My Dad passed away Monday and it has been a long,trying and emotional week. It was nice to just finally relax and have a nice meal at home.








Save​


----------



## fla_scout (Sep 28, 2007)

Sorry for your loss Paymaster. I have a feeling your dads mouth watered a little when he looked down and saw that plate of food.


----------



## Mac1528 (Mar 24, 2012)

Sorry to hear about your loss PM. Prayers being lifted for you and your family. I know he enjoyed some of those fantistic meals that you've posted on hear. Those will be your memories forever and no one can take those away. 

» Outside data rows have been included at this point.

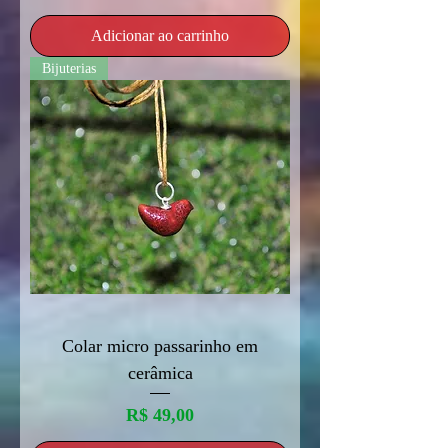
Adicionar ao carrinho
Bijuterias
Colar micro passarinho em
cerâmica
Preço
R$ 49,00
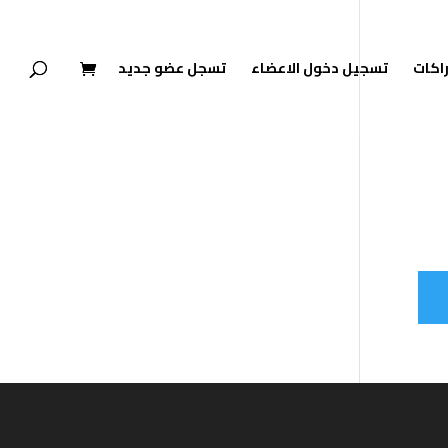
راكات
تسجيل دخول الاعضاء
تسجل عضو جديد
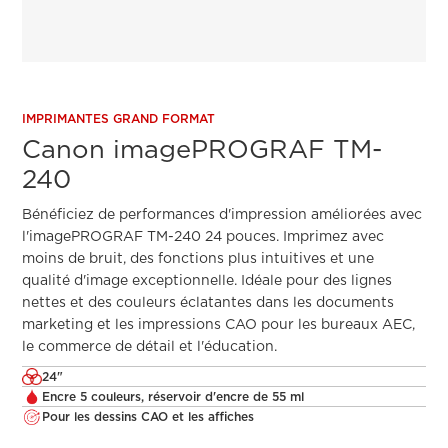
IMPRIMANTES GRAND FORMAT
Canon imagePROGRAF TM-
240
Bénéficiez de performances d'impression améliorées avec
l'imagePROGRAF TM-240 24 pouces. Imprimez avec
moins de bruit, des fonctions plus intuitives et une
qualité d'image exceptionnelle. Idéale pour des lignes
nettes et des couleurs éclatantes dans les documents
marketing et les impressions CAO pour les bureaux AEC,
le commerce de détail et l'éducation.
24"
Encre 5 couleurs, réservoir d'encre de 55 ml
Pour les dessins CAO et les affiches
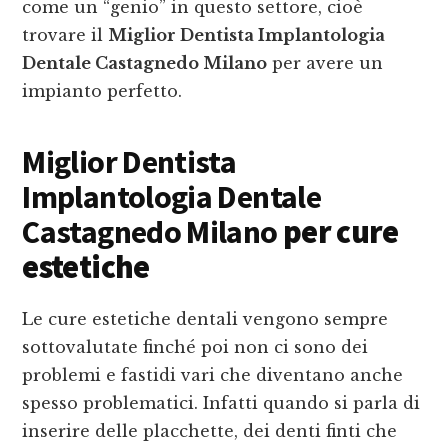
come un “genio” in questo settore, cioè
trovare il
Miglior Dentista Implantologia
Dentale Castagnedo Milano
per avere un
impianto perfetto.
Miglior Dentista
Implantologia Dentale
Castagnedo Milano
per cure
estetiche
Le cure estetiche dentali vengono sempre
sottovalutate finché poi non ci sono dei
problemi e fastidi vari che diventano anche
spesso problematici. Infatti quando si parla di
inserire delle placchette, dei denti finti che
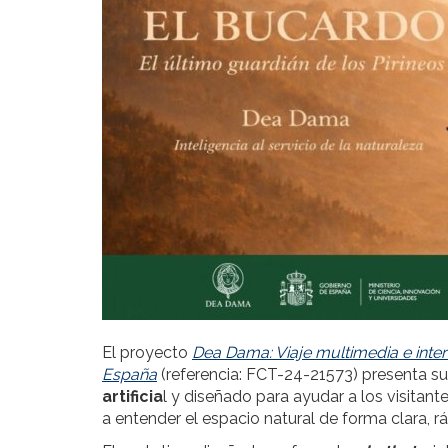
El proyecto
Dea Dama: Viaje multimedia e inte
España
(referencia: FCT-24-21573) presenta s
artificia
l y diseñado para ayudar a los visitant
a entender el espacio natural de forma clara, rá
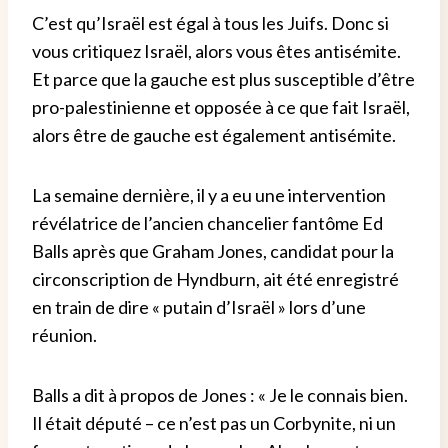
C’est qu’Israël est égal à tous les Juifs. Donc si
vous critiquez Israël, alors vous êtes antisémite.
Et parce que la gauche est plus susceptible d’être
pro-palestinienne et opposée à ce que fait Israël,
alors être de gauche est également antisémite.
La semaine dernière, il y a eu une intervention
révélatrice de l’ancien chancelier fantôme Ed
Balls après que Graham Jones, candidat pour la
circonscription de Hyndburn, ait été enregistré
en train de dire « putain d’Israël » lors d’une
réunion.
Balls a dit à propos de Jones : « Je le connais bien.
Il était député – ce n’est pas un Corbynite, ni un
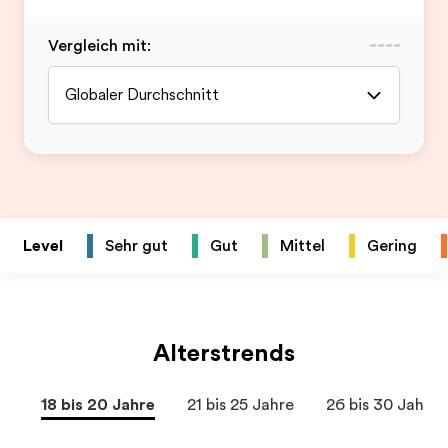
Vergleich mit
:
Globaler Durchschnitt
Level
Sehr gut
Gut
Mittel
Gering
Alterstrends
18 bis 20 Jahre
21 bis 25 Jahre
26 bis 30 Jahre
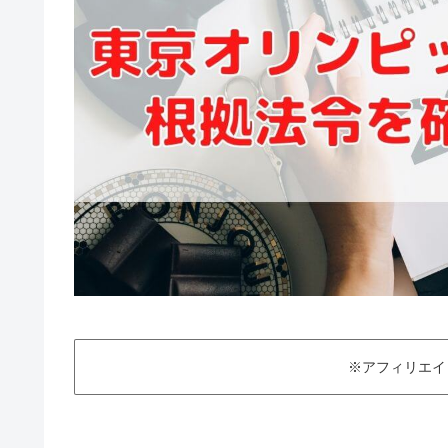
※アフィリエイ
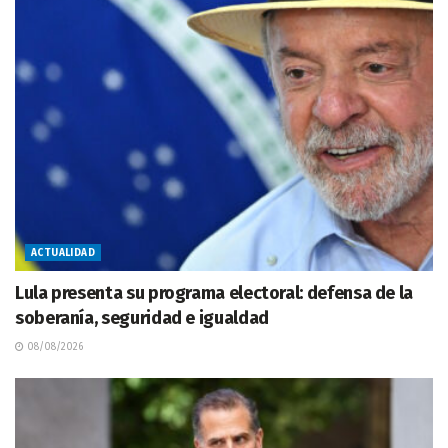
ACTUALIDAD
Lula presenta su programa electoral: defensa de la
soberanía, seguridad e igualdad
08/08/2026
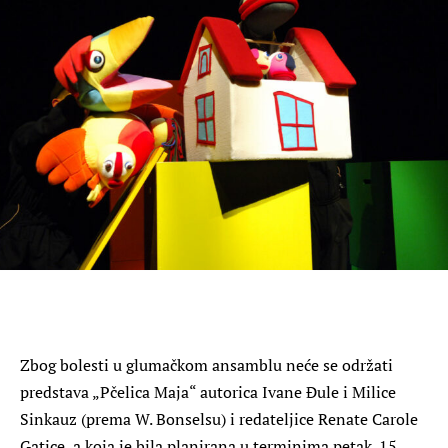
Zbog bolesti u glumačkom ansamblu neće se održati
predstava „Pčelica Maja“ autorica Ivane Đule i Milice
Sinkauz (prema W. Bonselsu) i redateljice Renate Carole
Gatice, a koja je bila planirana u terminima petak. 15.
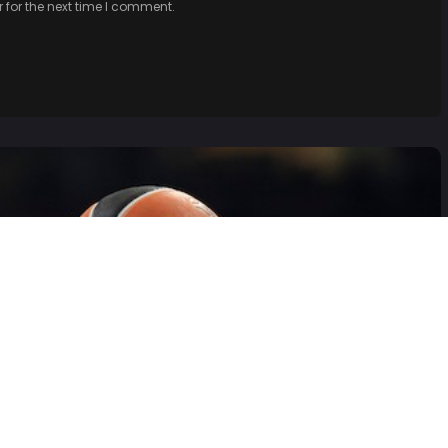
 for the next time I comment.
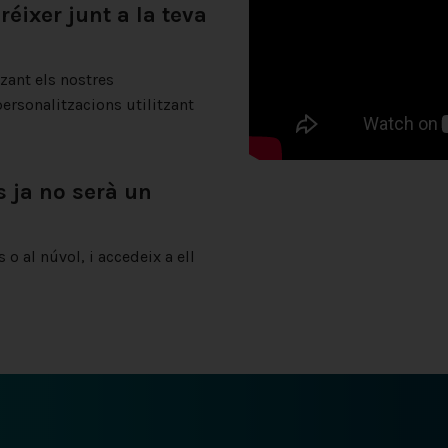
éixer junt a la teva
zant els nostres
ersonalitzacions utilitzant
s ja no serà un
o al núvol, i accedeix a ell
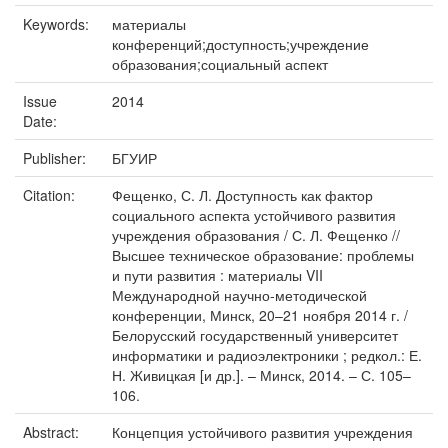
Keywords:
материалы
конференций;доступность;учреждение
образования;социальный аспект
Issue
2014
Date:
Publisher:
БГУИР
Citation:
Фещенко, С. Л. Доступность как фактор
социального аспекта устойчивого развития
учреждения образования / С. Л. Фещенко //
Высшее техническое образование: проблемы
и пути развития : материалы VII
Международной научно-методической
конференции, Минск, 20–21 ноября 2014 г. /
Белорусский государственный университет
информатики и радиоэлектроники ; редкол.: Е.
Н. Живицкая [и др.]. – Минск, 2014. – С. 105–
106.
Abstract:
Концепция устойчивого развития учреждения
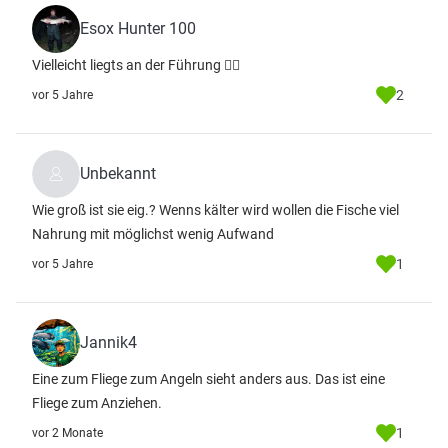
Esox Hunter 100
Vielleicht liegts an der Führung 👍🏻
2
vor 5 Jahre
Unbekannt
Wie groß ist sie eig.? Wenns kälter wird wollen die Fische viel
Nahrung mit möglichst wenig Aufwand
1
vor 5 Jahre
Jannik4
Eine zum Fliege zum Angeln sieht anders aus. Das ist eine
Fliege zum Anziehen.
1
vor 2 Monate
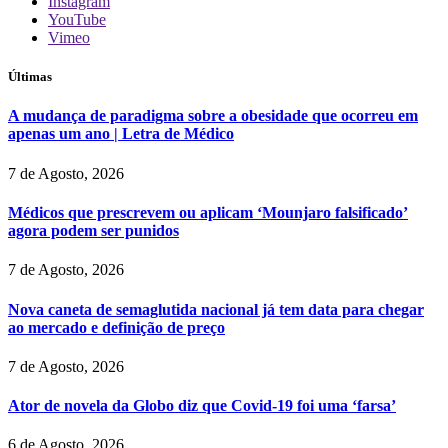
Instagram
YouTube
Vimeo
Últimas
A mudança de paradigma sobre a obesidade que ocorreu em
apenas um ano | Letra de Médico
7 de Agosto, 2026
Médicos que prescrevem ou aplicam ‘Mounjaro falsificado’
agora podem ser punidos
7 de Agosto, 2026
Nova caneta de semaglutida nacional já tem data para chegar
ao mercado e definição de preço
7 de Agosto, 2026
Ator de novela da Globo diz que Covid-19 foi uma ‘farsa’
6 de Agosto, 2026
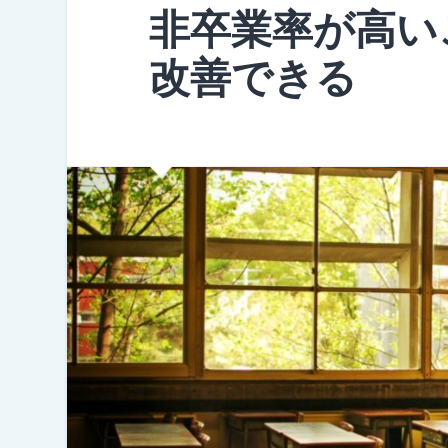
非卒業率が高い
改善できる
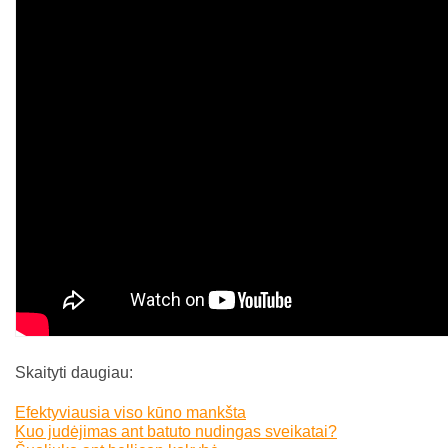
Skaityti daugiau:
Efektyviausia viso kūno mankšta
Kuo judėjimas ant batuto nudingas sveikatai?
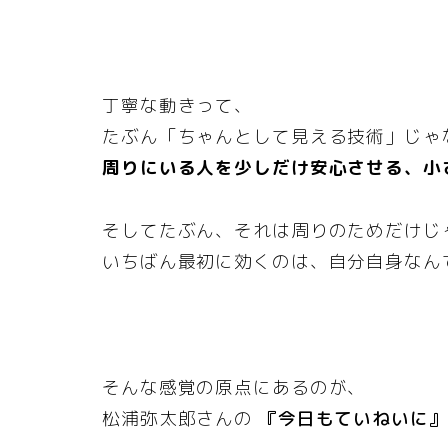
丁寧な動きって、
たぶん「ちゃんとして見える技術」じゃ
周りにいる人を少しだけ安心させる、小
そしてたぶん、それは周りのためだけじ
いちばん最初に効くのは、自分自身なん
そんな感覚の原点にあるのが、
松浦弥太郎さんの
『今日もていねいに』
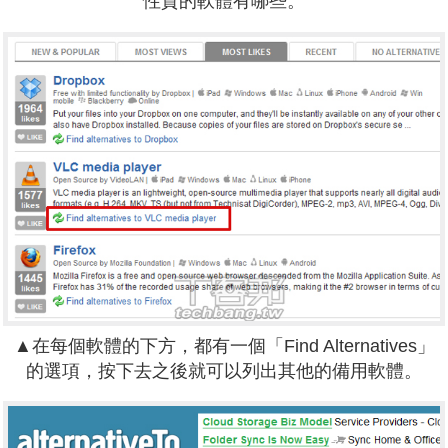
性質的軟體有哪些。
▲在每個軟體的下方，都有一個「Find Alternatives」
的選項，按下去之後就可以列出其他的備用軟體。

Sent from my SAMSUNG-SM-G530AZ using Tapatalk


----------



## smooth move (Sep 25, 2012)

prayers for your family.


----------



## Paymaster (Jan 9, 2012)

Thank you all very much.


----------



## 706Z (Mar 30, 2011)

Sorry for your loss. 


Sent from my iPhone using Tapatalk


----------



## ChileRelleno (Jul 7, 2012)

Wow, sorry to hear that.
I remember all too well losing mine.

Great plate of food, double surf and the tater counts as turf.


----------



## John B. (Oct 2, 2007)

Sorry to hear that. My dad passed away 11 years ago this week. It's never easy but it will get better. Remember the fun times!

Sent from my SM-G900V using Tapatalk


----------



## Flounder Hounder (Nov 9, 2008)

Paymaster, Sorry to hear about your Dad. Prayers sent your way.

Thank you for all of your always excellent posts.


----------



## Paymaster (Jan 9, 2012)

Thank you all.


----------



## GROUPERKING (Sep 28, 2011)

Sorry about your dad brother.


----------



## Try'n Hard (Oct 23, 2008)

Sorry about your dad. I'm sure it'll get easier


----------



## Smarty (Nov 23, 2008)

Very sorry to hear about the passing of your Father. By all of your family oriented posts he did a great job raising you. Thanks for all of your contributions here and please keep them coming.


----------



## Paymaster (Jan 9, 2012)

Thank you all. You all are a great bunch!


----------